Justice Mukhtar may bring very little that is new to the Supreme Court. But what could her presence portend for the Court? For one thing, men tend to put up their best behaviour when a lady is present. Even though some of the current Justices have worked with female colleagues at the Court of Appeal, the Supreme Court environment has been hermetically insulated from that experience for fifty years. It is difficult to anticipate all the behavioral and institutional adjustments that would take place in due course.   The Court has to go through a learning process. Canada's Madame Justice Wilson recalls her initial experience of judges' conference in the Supreme Court of Canada. Judges retire into conference as soon as hearing of a case is completed. In accordance with protocol, as the most junior member of the Court, she was the last to enter the room.

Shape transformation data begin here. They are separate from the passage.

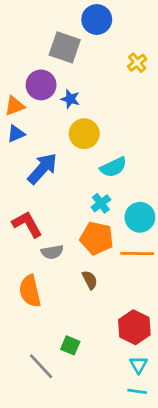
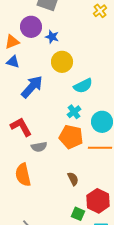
blue triangle: (16, 134) -> (13, 62), turned 40
brown semicircle: (90, 280) -> (73, 179), moved
green square: (70, 345) -> (78, 214), moved

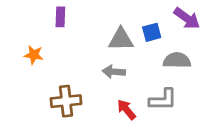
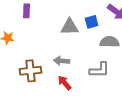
gray arrow: (114, 72) -> (62, 61), moved
red arrow: (126, 110) -> (64, 83), moved

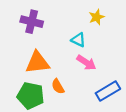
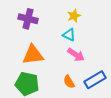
yellow star: (97, 17) -> (74, 16), moved
orange semicircle: (58, 86) -> (69, 82), moved

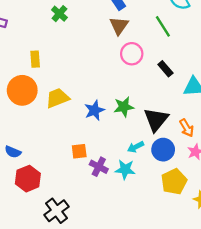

All the judges got up as soon as she came through the door, except Chief Justice Lamer. He remained seated, he later explained, because it was inappropriate to show traditional gallantry by standing to honour her as a woman. He meant, he said, to treat her as an equal colleague on the Court.

 

But there are a few things about the Court that even the presence of a woman is hardly going to change. The staple of the Justices shall continue to be land and criminal cases. In "practical terms," says Kasunmu, the Supreme Court "is essentially a court of criminal and land appeals"! How much of this stuff is useful work really? It is difficult to fathom the public good in allowing these cases to clutter the docket of the Supreme Court while it rarely has any opportunity to consider major issues of public policy. The Court has done more than its fair share to discourage public interest litigation. Secondly, considerable unproductive labour is expended by the Justices in writing non-dissenting individual judgments even where there is unanimity, as is often the case. It makes nonsense of supposedly collegial decision-making and, in particular, the practice of routinely, in every case, having someone assigned the responsibility of writing the "judgment of the court." The practice of writing individual judgments is pointless and costly with the Court several years in arrears in its work. When the Federal Supreme Court was founded, it followed the wise system of its institutional judgments practiced by its predecessor, the West African Court of Appeal, rather than writing separate judgments as practiced by British appellate courts. As a result of considerable pressure from the legal profession and a curious constitutional provision, first introduced in 1979, the Court switched its practice, and has been bleeding uninterruptedly since. Unless the Court is reformed soonest, we sadly envisage that most of Justice Mukhtar's labours on the Supreme Court would be dissipated through unceasingly repeating precisely the same task someone else is also repeating.

 

In the 1980s, American psychologist Carol Gilligan proposed an analytical framework and empirical foundations for the claim that there were fundamental differences in the manner in which males and females understand and resolve moral problems. Men tend to be rule-driven ('formalist") and abstract decision-makers. Women present a different voice, tending to contextual, de-emphasizing rights and rules and more attentive to preservation of relationships. The possibility of a "different" voice immediately re-energized speculation on the potential impact of decision-making by women judges, and for a while generated considerable attention in the legal academy. For example, the constitutional decision-making of Justice Sandra Day O'Connor, the first of two women appointed to the United States Supreme Court, was positively evaluated according to Gilligan's psychology. Justice O'Connor was however not impressed. "A wise old man and a wise old woman," she pointed out, "reach the same conclusion."